# [Aim of the task]
Retype all of the data below line for line, without changing anything, and leave the pictures out.

□ □ □ □ □ □ □

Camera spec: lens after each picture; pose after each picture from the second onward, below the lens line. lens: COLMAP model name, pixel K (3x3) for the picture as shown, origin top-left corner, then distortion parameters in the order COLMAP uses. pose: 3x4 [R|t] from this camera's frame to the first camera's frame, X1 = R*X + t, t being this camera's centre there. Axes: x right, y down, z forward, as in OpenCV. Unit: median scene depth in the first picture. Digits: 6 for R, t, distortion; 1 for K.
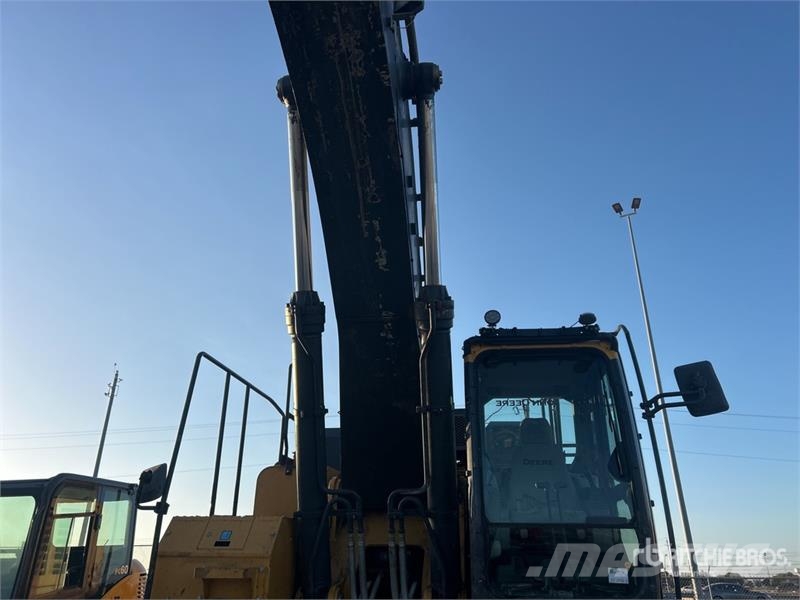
lens RADIAL K [[598.6, 0, 402.7], [0, 598.6, 296.5], [0, 0, 1]] dist [0.048691, -0.064476]
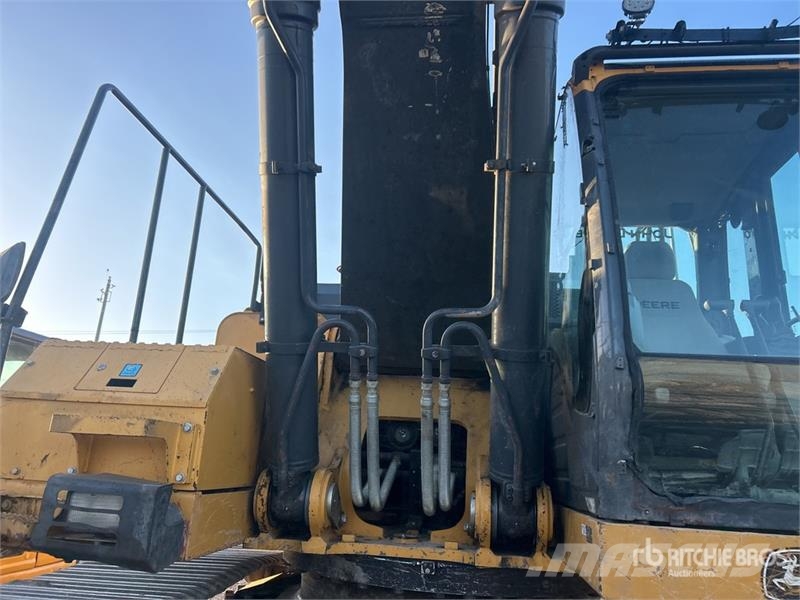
lens RADIAL K [[624.7, 0, 400.0], [0, 624.7, 300.0], [0, 0, 1]] dist [0.146707, -0.256855]
pose [[0.998704, 0.050616, -0.005382, -0.043736], [-0.049396, 0.989254, 0.137610, 0.230434], [0.012289, -0.137165, 0.990472, 0.416572]]
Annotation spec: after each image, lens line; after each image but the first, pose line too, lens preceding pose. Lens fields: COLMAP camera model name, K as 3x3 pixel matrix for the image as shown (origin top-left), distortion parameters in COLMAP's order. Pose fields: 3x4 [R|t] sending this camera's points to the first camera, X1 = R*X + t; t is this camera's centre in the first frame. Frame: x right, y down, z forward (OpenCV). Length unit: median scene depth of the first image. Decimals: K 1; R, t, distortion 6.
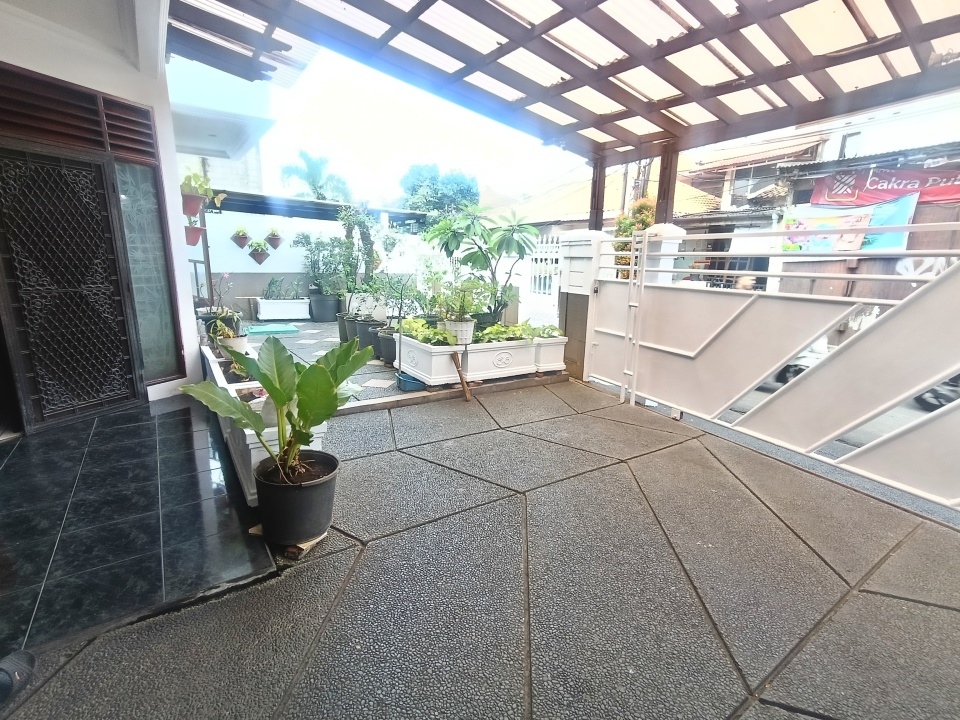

□ □ □ □ □ □ □

# [Completed exercise]
Camera spec: lens after each picture; pose after each picture from the second onward, below the lens line. lens: COLMAP model name, pixel K (3x3) for the picture as shown, origin top-left corner, then distortion parameters in the order COLMAP uses. pose: 3x4 [R|t] from this camera's frame to the first camera's frame, X1 = R*X + t, t being this camera's centre there. Axes: x right, y down, z forward, as in OpenCV. Unit: median scene depth in the first picture. Digits: 6 for R, t, distortion; 1 for K.
lens RADIAL K [[598.6, 0, 402.7], [0, 598.6, 296.5], [0, 0, 1]] dist [0.048691, -0.064476]
lens RADIAL K [[624.7, 0, 400.0], [0, 624.7, 300.0], [0, 0, 1]] dist [0.146707, -0.256855]
pose [[0.998704, 0.050616, -0.005382, -0.043736], [-0.049396, 0.989254, 0.137610, 0.230434], [0.012289, -0.137165, 0.990472, 0.416572]]
Annotation spec: after each image, lens line; after each image but the first, pose line too, lens preceding pose. Lens fields: COLMAP camera model name, K as 3x3 pixel matrix for the image as shown (origin top-left), distortion parameters in COLMAP's order. Pose fields: 3x4 [R|t] sending this camera's points to the first camera, X1 = R*X + t; t is this camera's centre in the first frame. Frame: x right, y down, z forward (OpenCV). Length unit: median scene depth of the first image. Decimals: K 1; R, t, distortion 6.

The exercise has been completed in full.